[Record excerpts start]

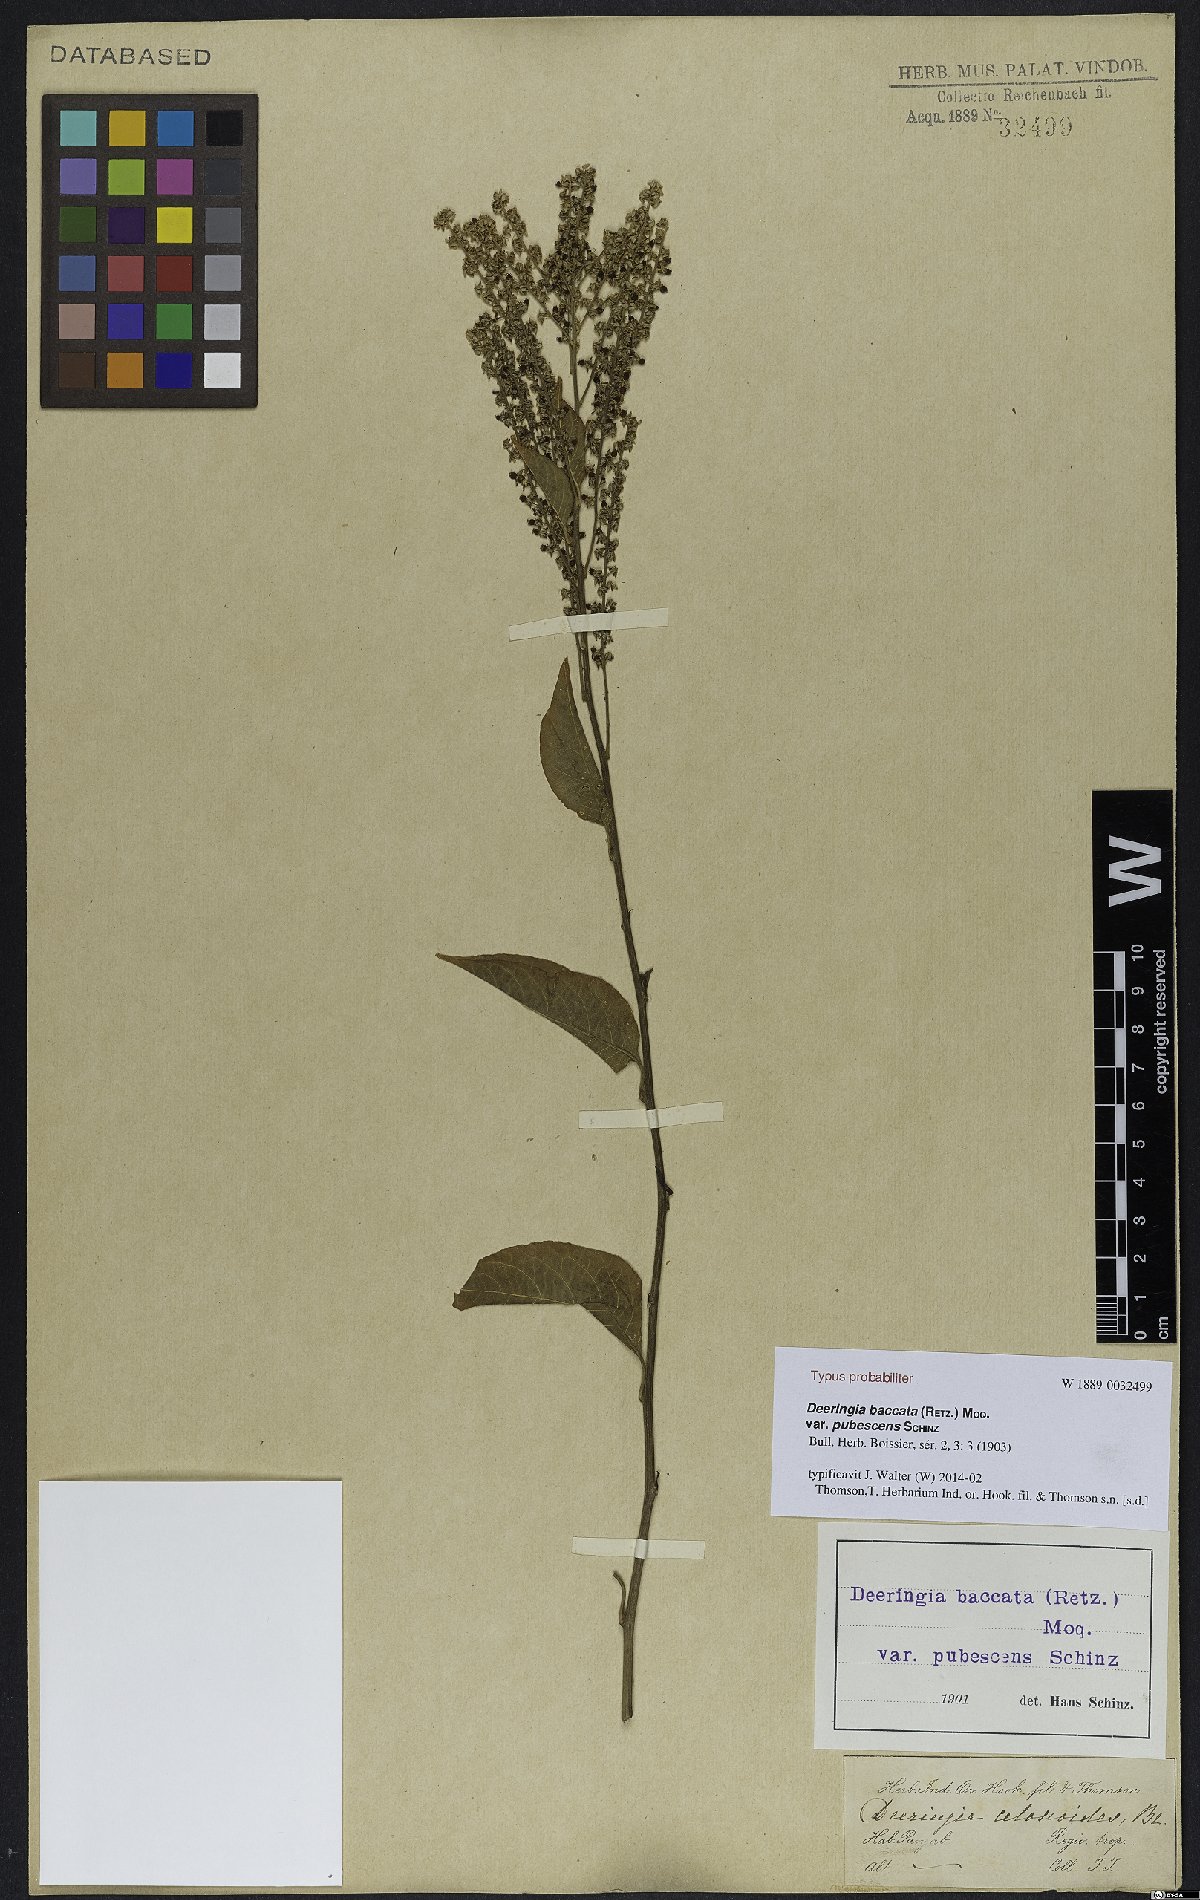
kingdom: Plantae
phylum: Tracheophyta
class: Magnoliopsida
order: Caryophyllales
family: Amaranthaceae
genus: Deeringia
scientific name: Deeringia amaranthoides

[Record excerpts end]

▸ Given exercise
Rewrite the lines for every row above with "scientific name" swapped for "binomial name" and everything else unchanged, leaving out the pictures.

▸ Problem solution
kingdom: Plantae
phylum: Tracheophyta
class: Magnoliopsida
order: Caryophyllales
family: Amaranthaceae
genus: Deeringia
binomial name: Deeringia amaranthoides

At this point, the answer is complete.